PASSAGE PROVIDED:
########################################
And I haven't even discussed hypervisors, such asXen andTrango, which are quite different from microkernels in many ways, but do share the characteristic of having only a tiny bit of code running in kernel mode, which I believe is the key to building a reliable and secure system.
While MINIX 3, QNX, Integrity, PikeOS, Symbian, L4Linux, Singularity, K42, HURD, Coyotos, and others are an eclectic bunch, clearly I am not alone in seeing something in microkernels. If you are wondering why microkernels aren't even more widely used, well, there is a lot of inertia in the system. Why haven't Linux or Mac OS X replaced Windows? Well, there is a lot of inertia in the system. Most cars in Brazil can run on home-grown ethanol so Brazil uses relatively little oil for vehicle fuel. Why doesn't the U.S. do that and reduce its dependence on the volatile Middle East? Well, there is a lot of inertia in the system. Getting people to change, even to superior practices, is very hard.
What Am I Trying to Prove?
Actually, MINIX 3 and my research generally is **NOT** about microkernels. It is about building highly reliable, self-healing, operating systems. I will consider the job finished when no manufacturer anywhere makes a PC with a reset button. TVs don't have reset buttons. Stereos don't have reset buttons. Cars don't have reset buttons. They are full of software but don't need them. Computers need reset buttons because their software crashes a lot. I know that computer software is different from car software, but users just want them both to work and don't want lectures why they should expect cars to work and computers not to work. I want to build an operating system whose mean time to failure is much longer than the lifetime of the computer so the average user never experiences a crash. MINIX 3 has many specific reliability features. While we are by no means done (e.g. virtual memory is on the agenda for later this year), I think improving reliability is the greatest challenge facing operating systems designers at this moment. The average user does not care about even more features or squeezing the last drop of performance out of the hardware, but cares a lot about having the computer work flawlessly 100% of the time and never crashing. Ask your grandma.
########################################
EXERCISE DATA:
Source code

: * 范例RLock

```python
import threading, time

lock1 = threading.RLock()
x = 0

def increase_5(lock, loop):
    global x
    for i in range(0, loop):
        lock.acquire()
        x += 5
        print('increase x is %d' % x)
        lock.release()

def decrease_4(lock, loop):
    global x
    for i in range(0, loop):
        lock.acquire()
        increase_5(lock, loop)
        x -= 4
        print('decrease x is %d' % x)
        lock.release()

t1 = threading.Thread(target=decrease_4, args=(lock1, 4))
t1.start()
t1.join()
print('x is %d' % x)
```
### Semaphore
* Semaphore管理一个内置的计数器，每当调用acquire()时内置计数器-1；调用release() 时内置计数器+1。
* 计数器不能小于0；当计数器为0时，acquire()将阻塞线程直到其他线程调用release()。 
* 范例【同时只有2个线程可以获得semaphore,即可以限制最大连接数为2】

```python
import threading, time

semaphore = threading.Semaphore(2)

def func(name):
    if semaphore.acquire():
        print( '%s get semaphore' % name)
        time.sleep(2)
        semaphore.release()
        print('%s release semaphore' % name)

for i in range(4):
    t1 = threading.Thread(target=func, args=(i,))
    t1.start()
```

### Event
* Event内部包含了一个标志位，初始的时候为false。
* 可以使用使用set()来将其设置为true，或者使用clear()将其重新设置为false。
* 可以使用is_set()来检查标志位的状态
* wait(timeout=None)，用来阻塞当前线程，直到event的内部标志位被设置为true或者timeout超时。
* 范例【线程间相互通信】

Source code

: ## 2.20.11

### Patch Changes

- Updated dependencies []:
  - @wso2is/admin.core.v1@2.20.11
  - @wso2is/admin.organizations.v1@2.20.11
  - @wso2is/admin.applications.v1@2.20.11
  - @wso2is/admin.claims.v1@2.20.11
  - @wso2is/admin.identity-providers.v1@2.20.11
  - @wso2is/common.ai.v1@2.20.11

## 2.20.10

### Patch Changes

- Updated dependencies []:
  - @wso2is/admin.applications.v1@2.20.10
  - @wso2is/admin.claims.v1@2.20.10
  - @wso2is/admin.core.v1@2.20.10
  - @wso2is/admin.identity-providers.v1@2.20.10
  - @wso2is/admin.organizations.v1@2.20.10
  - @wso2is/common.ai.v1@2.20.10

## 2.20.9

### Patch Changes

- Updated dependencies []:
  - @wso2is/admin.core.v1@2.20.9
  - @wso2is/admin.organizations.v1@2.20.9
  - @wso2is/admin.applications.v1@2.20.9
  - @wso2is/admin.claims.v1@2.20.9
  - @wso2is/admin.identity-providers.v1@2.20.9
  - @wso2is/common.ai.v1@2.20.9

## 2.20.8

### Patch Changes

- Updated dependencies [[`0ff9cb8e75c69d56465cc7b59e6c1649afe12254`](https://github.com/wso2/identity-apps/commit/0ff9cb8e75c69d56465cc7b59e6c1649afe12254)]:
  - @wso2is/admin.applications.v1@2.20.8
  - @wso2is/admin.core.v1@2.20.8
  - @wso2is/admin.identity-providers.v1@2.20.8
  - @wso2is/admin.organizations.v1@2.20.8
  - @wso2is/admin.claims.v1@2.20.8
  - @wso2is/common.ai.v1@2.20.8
########################################
PROBLEM TO SOLVE: Please recast the paragraph of the microkernel passage that begins "Actually, MINIX 3 and my research" as a short bulleted list that keeps its main facts. Rely on the microkernel passage alone.

SOLUTION:
- MINIX 3 and the writer's research are not about microkernels. They are about building highly reliable, self-healing operating systems.
- The writer will consider the job finished when no manufacturer makes a PC with a reset button. TVs, stereos, and cars are full of software but have no reset buttons. Computers need them because their software crashes a lot.
- Users want both car and computer software to work and don't want lectures on why they should expect one to work and not the other.
- The goal is an operating system whose mean time to failure is much longer than the computer's lifetime, so the average user never experiences a crash.
- MINIX 3 has many specific reliability features, though the work is not done. Virtual memory is on the agenda for later this year.
- The writer sees improving reliability as the greatest challenge for operating system designers now. The average user cares less about more features or top performance than about a computer that works flawlessly 100% of the time and never crashes.